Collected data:
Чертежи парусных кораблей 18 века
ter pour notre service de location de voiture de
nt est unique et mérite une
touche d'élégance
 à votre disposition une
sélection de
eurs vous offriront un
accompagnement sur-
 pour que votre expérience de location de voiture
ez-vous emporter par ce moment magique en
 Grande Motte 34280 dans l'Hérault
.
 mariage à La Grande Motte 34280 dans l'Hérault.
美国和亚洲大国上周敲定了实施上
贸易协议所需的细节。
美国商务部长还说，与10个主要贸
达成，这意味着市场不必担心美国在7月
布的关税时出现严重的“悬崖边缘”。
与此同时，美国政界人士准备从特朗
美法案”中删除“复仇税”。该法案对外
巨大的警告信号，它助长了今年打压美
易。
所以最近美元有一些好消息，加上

---

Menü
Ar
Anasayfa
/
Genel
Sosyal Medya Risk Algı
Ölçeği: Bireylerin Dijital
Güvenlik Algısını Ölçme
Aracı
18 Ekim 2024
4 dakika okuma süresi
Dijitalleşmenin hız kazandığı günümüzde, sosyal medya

What needs to be done:
Using the records above, say how many lines include the string "Grande". Only the number is wanted.

Worked solution:
2